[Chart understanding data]

....

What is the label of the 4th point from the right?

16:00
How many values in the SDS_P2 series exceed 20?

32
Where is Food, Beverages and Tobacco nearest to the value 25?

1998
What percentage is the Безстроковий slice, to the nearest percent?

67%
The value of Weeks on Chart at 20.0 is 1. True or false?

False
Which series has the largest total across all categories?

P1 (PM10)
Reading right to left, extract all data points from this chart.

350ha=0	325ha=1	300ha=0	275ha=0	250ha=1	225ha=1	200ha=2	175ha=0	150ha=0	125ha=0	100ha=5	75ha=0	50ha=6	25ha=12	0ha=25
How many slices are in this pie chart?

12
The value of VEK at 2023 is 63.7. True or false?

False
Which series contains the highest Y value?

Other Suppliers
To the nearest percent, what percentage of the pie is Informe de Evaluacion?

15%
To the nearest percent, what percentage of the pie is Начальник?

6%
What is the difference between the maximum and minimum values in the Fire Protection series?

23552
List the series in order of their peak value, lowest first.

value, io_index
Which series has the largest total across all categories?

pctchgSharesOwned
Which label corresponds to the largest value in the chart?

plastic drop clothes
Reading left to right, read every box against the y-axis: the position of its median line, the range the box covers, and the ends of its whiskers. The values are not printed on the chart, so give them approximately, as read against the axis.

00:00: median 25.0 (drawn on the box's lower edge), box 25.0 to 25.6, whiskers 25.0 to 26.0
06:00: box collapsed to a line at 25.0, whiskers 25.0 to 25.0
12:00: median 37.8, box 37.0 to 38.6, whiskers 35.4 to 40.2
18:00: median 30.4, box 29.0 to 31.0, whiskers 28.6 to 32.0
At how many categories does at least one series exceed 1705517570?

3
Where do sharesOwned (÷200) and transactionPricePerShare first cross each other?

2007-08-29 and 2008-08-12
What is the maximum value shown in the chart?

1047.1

....

*Problem statement*
Reproduce the entries word for word from the very first line down through the line containing "Reading right to", including both ends.

*Exercise response*
What is the label of the 4th point from the right?

16:00
How many values in the SDS_P2 series exceed 20?

32
Where is Food, Beverages and Tobacco nearest to the value 25?

1998
What percentage is the Безстроковий slice, to the nearest percent?

67%
The value of Weeks on Chart at 20.0 is 1. True or false?

False
Which series has the largest total across all categories?

P1 (PM10)
Reading right to left, extract all data points from this chart.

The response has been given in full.